New York Times 360 video by Michael Schwirtz, Neeti Upadhye, Michael Kirby Smith, Kaitlyn Mullin

From the inside of those cells, with 360 video, we get an immediate sense of confinement and scale. It’s highly effective.

The 360 of the dormitory at Cook County was also effective. The room looked remarkably large in every direction; so much humanity.

New York Times 360 video by Michael Schwirtz, Neeti Upadhye, Michael Kirby Smith, Kaitlyn Mullin

Multitasking

The story of Rikers and Cook County jails is an urgent one. The NYT journalists, with their access into the prisons, and into the mindshare of Americans, have the opportunity to impact the lives of many who are held in unsafe, inhumane conditions. But they don’t have a lot of time to do it.

And most of these 360 clips require the audience to do too many things at the same time. I need to hear and process the narration both as a stand-alone story and in its role in the larger interactive piece. I need to look around the room to figure out what it is the videographer wants me to see.
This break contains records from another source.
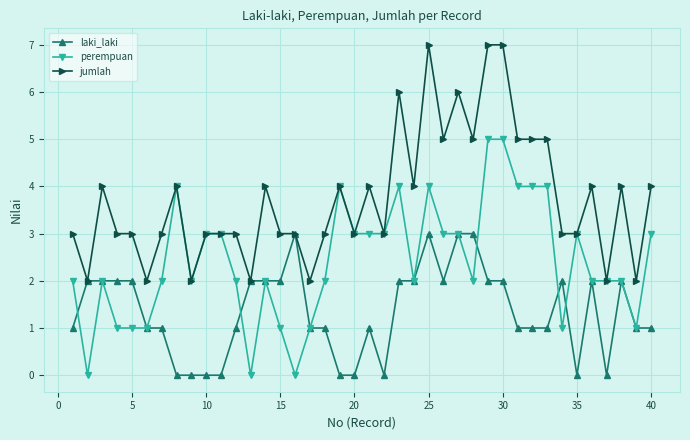

What is the value of the perempuan point at the 8th from the left?

4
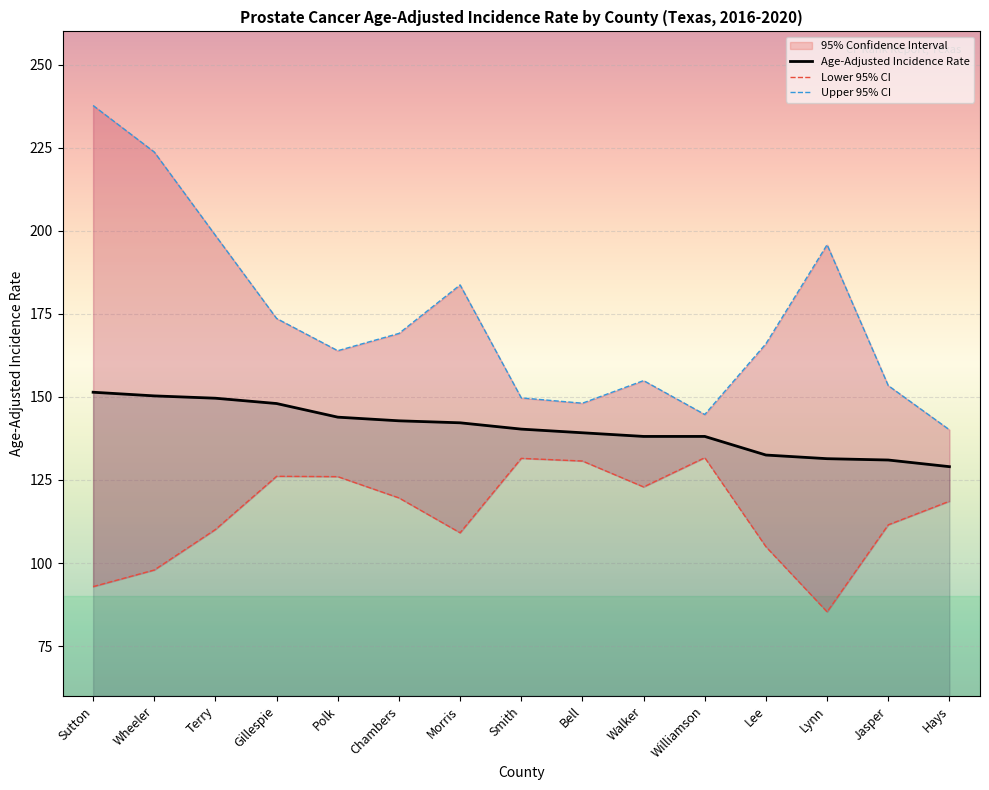

What is the difference between the Upper 95% CI values at Bell and Jasper?

5.3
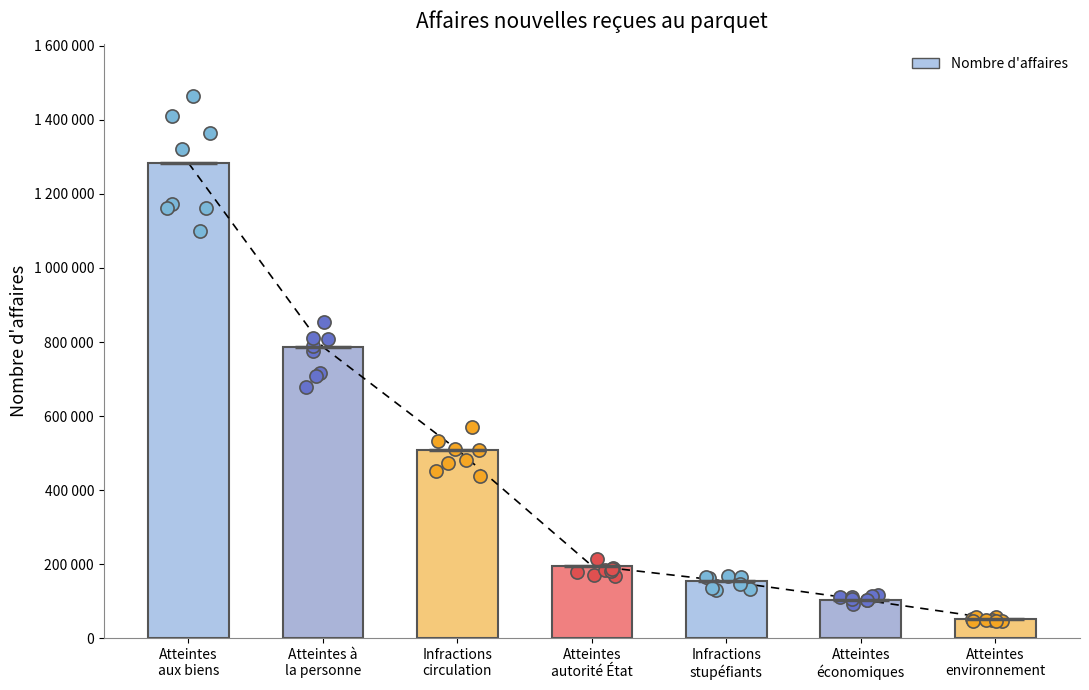

Approximately how many times larger is the value at Infractions
circulation compared to Atteintes à
la personne?

0.6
I assume there’s something special about it and I’m looking for that.

I’m used to letting trusted journalists lead me along an adventure, and in 360 the journalists have dropped me into a landscape and they’re letting me figure it out on my own. In the Rikers clips, the cuts are often too fast and the audience doesn’t have a chance to “snoop” around this forbidden territory, or to check anything out before the story moves forward.

Same story; just one camera

Compare the NYT interactive to this dramatic Daily News story about Rikers from a few weeks earlier:

There’s one camera that captures everything. And there’s a written piece that tells you what happened. You don’t get the sense that there needs to be more.

Or this one, a lush 2015 collaboration between New York Magazine and the Marshall Project. It’s told by inmates and corrections officers. Here, the storytellers are as important as the story being told.

Loss of impact by using 360

Overall, the NYT lost the chance at a great story by using 360. Getting access to these facilities is not easy. The intimate clips of solitary confinement in Cooks County were overwhelmed by the barrage of underwhelming footage at Rikers.

Audience response

We looked to social media for feedback since there is no comments section on this piece.

On Twitter, one of the authors says it was a great learning experience for her, but there’s not a lot of feedback otherwise. For a Sunday piece, it should have received substantial engagement.

Before you pull out your 360 camera

Here are some things to consider before you use 360 video in journalism:

  1. Are there multiple views that are worth exploring? Will your audience be glad they engaged?
  2. Is it important for the audience to discover those views by themselves? If a visual is a critical element in your story, you’re probably better off cutting directly to that visual.
  3. Will your story need a narrative overlay or does it stand alone? Too much going on at once distracts from your story.
  4. Does your story benefit from 360’s ability to convey intimacy, vulnerability or scale?
  5. Is the story compelling enough that the audience will want to spin around, swipe the screen, in order to watch it?

Fake News

360 video may have some future role in combating fake news. Or at least combating allegations of fake news. There are presumably ways of gaming or editing the 360 image, but the idea that a reporter has simply set the camera down and is allowing the audience to check out the view themselves might convey a sense of honesty that is being challenged by President Trump.

Improved technology

The cameras will only get better in terms of lighting and resolution. And internet bandwidth will allow higher definition of the transmission of the images. 360 video is at its best when it’s intimate and detailed and that will continue to improve.